### ACTIVITY
Work through the data line by line, gathering every line that has the word "lines".

Dataset items
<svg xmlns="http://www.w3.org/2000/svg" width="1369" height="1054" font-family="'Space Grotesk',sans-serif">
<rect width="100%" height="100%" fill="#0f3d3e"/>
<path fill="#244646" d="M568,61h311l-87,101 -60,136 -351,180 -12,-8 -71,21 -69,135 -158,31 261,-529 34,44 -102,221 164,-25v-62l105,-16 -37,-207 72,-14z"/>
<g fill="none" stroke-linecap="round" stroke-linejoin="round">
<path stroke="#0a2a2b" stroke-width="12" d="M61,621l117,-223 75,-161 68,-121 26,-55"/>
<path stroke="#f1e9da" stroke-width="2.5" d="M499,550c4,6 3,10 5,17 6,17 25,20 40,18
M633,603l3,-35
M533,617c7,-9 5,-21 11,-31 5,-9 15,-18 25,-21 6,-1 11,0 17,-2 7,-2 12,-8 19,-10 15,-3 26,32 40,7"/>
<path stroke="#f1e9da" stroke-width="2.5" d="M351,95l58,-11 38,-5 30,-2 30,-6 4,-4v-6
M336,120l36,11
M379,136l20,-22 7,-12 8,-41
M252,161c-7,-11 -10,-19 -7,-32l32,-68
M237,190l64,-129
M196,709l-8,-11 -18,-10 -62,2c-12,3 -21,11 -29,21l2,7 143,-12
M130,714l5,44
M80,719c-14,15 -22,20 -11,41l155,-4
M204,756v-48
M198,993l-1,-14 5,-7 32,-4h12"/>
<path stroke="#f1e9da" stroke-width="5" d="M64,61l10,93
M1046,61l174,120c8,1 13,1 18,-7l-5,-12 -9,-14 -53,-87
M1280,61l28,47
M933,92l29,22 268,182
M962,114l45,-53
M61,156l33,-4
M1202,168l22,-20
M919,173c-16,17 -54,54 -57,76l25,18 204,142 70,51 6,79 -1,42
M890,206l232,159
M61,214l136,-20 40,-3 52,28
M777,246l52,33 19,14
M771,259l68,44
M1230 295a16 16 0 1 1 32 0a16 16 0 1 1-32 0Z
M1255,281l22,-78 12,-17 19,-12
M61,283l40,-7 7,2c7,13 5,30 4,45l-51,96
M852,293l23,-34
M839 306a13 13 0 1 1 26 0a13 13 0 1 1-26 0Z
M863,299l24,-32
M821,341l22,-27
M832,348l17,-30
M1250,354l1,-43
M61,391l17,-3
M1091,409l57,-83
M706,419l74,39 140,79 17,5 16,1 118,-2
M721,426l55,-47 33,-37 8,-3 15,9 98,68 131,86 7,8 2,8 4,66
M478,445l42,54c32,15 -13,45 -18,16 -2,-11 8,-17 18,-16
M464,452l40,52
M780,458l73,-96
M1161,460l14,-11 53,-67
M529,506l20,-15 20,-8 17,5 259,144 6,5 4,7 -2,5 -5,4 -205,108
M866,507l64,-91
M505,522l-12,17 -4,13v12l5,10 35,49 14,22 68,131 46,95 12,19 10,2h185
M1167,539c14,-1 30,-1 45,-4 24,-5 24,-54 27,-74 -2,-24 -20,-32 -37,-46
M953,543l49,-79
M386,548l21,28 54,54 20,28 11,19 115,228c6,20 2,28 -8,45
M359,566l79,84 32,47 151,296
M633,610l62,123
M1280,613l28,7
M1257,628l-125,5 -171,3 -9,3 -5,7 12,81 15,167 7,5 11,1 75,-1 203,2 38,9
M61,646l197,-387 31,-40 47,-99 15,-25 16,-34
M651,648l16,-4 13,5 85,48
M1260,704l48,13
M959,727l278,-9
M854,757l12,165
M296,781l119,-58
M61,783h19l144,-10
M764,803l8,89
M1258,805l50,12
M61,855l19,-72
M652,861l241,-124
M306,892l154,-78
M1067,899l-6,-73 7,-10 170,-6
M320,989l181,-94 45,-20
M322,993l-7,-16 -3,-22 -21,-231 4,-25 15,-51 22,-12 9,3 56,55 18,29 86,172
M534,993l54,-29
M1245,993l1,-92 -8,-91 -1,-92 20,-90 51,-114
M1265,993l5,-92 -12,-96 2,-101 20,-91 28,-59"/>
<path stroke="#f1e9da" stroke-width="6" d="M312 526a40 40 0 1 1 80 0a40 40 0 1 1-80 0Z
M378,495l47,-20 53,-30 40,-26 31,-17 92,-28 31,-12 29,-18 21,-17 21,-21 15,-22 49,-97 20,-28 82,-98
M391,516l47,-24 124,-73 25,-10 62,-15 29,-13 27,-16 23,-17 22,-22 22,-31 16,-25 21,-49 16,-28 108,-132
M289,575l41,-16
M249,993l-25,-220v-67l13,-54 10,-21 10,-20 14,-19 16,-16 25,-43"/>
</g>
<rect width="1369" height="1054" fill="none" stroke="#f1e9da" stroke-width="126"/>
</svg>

==

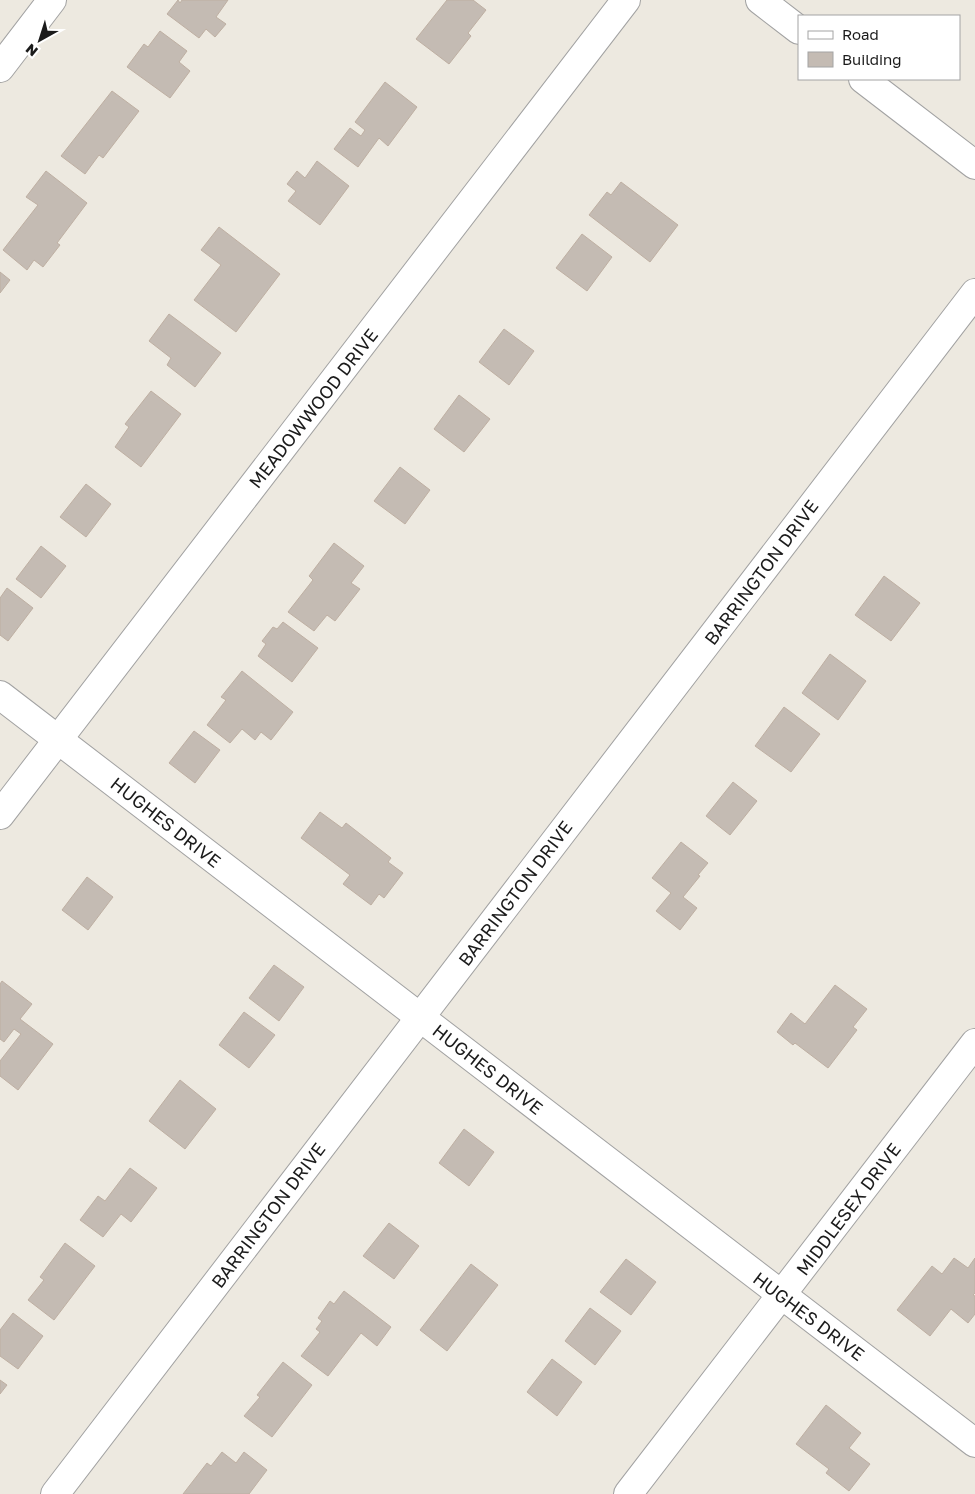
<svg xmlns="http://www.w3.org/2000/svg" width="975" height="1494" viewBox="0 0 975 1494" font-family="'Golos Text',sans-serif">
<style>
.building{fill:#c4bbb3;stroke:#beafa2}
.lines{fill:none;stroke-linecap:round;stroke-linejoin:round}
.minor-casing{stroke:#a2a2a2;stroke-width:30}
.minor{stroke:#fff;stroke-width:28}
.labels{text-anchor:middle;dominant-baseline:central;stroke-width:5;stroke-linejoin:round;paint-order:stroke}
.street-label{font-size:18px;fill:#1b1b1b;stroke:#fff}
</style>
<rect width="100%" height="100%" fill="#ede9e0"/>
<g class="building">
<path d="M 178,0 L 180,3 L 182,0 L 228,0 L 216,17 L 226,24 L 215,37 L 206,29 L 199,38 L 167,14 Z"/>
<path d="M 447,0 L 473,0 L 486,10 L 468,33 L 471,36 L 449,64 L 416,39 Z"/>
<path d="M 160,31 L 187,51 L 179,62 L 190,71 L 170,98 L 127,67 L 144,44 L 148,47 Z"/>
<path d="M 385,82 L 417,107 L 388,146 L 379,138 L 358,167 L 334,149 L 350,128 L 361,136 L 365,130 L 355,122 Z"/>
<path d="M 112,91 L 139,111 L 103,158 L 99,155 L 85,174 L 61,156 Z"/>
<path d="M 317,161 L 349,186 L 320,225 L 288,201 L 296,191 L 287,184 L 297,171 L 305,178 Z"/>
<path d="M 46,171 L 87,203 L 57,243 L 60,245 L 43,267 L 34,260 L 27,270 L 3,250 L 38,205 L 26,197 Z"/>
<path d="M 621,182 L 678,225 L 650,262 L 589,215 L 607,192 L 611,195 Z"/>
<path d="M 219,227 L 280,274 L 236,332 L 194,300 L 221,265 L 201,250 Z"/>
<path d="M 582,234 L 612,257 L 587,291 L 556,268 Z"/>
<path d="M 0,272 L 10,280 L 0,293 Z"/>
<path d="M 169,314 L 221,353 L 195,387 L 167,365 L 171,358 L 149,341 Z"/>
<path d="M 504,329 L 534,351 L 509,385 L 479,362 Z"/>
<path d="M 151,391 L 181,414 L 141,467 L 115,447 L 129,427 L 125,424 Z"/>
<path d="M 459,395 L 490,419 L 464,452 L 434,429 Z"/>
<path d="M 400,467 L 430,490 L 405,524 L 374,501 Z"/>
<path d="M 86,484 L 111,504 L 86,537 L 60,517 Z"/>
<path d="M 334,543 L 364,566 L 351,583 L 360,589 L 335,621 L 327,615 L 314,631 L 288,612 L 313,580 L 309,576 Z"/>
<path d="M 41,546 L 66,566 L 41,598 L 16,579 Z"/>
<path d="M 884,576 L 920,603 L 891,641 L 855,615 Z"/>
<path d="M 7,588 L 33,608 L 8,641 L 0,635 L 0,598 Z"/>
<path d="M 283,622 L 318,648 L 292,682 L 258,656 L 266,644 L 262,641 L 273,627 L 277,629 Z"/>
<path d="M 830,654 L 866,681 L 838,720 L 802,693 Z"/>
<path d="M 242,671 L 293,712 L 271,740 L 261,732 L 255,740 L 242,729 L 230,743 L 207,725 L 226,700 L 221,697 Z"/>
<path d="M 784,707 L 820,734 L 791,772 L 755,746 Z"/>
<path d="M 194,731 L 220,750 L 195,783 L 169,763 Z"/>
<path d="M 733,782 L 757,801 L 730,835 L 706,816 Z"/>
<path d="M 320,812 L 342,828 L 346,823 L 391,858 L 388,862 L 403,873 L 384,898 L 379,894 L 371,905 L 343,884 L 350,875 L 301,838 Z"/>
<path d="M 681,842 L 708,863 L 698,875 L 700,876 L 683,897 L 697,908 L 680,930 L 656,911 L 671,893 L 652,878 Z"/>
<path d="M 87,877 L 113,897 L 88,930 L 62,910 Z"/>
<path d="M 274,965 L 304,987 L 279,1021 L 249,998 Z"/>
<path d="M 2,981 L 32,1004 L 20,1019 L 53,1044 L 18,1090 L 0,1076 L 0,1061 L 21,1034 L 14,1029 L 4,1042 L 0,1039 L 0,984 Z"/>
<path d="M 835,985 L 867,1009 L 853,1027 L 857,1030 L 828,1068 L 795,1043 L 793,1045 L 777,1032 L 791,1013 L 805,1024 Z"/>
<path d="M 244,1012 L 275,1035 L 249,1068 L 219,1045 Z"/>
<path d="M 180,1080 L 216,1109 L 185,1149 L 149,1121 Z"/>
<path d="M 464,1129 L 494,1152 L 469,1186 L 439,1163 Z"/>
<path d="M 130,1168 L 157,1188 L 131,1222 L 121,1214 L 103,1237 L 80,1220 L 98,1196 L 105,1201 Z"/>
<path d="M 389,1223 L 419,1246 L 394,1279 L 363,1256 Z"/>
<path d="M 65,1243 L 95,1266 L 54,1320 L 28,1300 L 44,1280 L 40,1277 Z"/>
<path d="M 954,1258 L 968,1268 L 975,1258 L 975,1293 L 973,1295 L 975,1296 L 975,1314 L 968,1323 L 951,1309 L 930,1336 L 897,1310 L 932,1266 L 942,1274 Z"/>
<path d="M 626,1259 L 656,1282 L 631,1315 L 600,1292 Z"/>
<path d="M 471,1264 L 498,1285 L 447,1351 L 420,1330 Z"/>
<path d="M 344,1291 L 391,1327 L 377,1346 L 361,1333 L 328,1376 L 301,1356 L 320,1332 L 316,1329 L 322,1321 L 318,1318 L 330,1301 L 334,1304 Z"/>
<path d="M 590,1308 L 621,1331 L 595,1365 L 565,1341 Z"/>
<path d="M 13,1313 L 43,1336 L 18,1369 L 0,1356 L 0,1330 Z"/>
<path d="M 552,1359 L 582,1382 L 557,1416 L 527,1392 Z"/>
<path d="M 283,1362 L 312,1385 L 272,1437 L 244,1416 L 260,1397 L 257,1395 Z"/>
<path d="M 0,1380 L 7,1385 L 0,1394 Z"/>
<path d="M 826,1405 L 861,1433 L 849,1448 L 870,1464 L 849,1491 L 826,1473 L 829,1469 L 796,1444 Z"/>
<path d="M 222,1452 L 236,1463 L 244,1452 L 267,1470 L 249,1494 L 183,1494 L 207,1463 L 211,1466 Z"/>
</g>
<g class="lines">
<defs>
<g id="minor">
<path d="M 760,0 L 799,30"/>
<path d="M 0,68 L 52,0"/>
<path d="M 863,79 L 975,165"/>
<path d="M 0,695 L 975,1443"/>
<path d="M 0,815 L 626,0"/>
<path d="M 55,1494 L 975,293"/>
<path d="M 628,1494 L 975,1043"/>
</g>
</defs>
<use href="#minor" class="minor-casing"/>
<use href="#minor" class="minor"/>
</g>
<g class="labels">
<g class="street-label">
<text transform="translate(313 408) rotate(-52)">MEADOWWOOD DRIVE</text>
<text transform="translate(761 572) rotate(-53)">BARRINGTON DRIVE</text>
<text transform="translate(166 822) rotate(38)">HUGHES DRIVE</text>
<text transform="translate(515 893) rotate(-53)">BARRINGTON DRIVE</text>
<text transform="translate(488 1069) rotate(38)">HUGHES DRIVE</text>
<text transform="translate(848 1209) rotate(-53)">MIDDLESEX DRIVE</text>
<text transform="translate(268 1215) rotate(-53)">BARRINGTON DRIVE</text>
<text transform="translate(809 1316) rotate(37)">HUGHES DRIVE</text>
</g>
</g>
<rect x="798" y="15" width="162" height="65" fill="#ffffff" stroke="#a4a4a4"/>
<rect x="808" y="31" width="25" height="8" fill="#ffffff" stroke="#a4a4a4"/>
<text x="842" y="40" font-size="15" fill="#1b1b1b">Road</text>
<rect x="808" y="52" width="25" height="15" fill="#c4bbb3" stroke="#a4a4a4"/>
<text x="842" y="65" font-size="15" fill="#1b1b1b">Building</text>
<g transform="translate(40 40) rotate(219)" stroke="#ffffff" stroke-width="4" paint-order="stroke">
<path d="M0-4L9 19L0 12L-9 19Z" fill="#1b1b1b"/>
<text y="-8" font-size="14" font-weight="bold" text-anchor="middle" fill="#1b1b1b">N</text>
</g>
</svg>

### SOLVED PROBLEM
.lines{fill:none;stroke-linecap:round;stroke-linejoin:round}
<g class="lines">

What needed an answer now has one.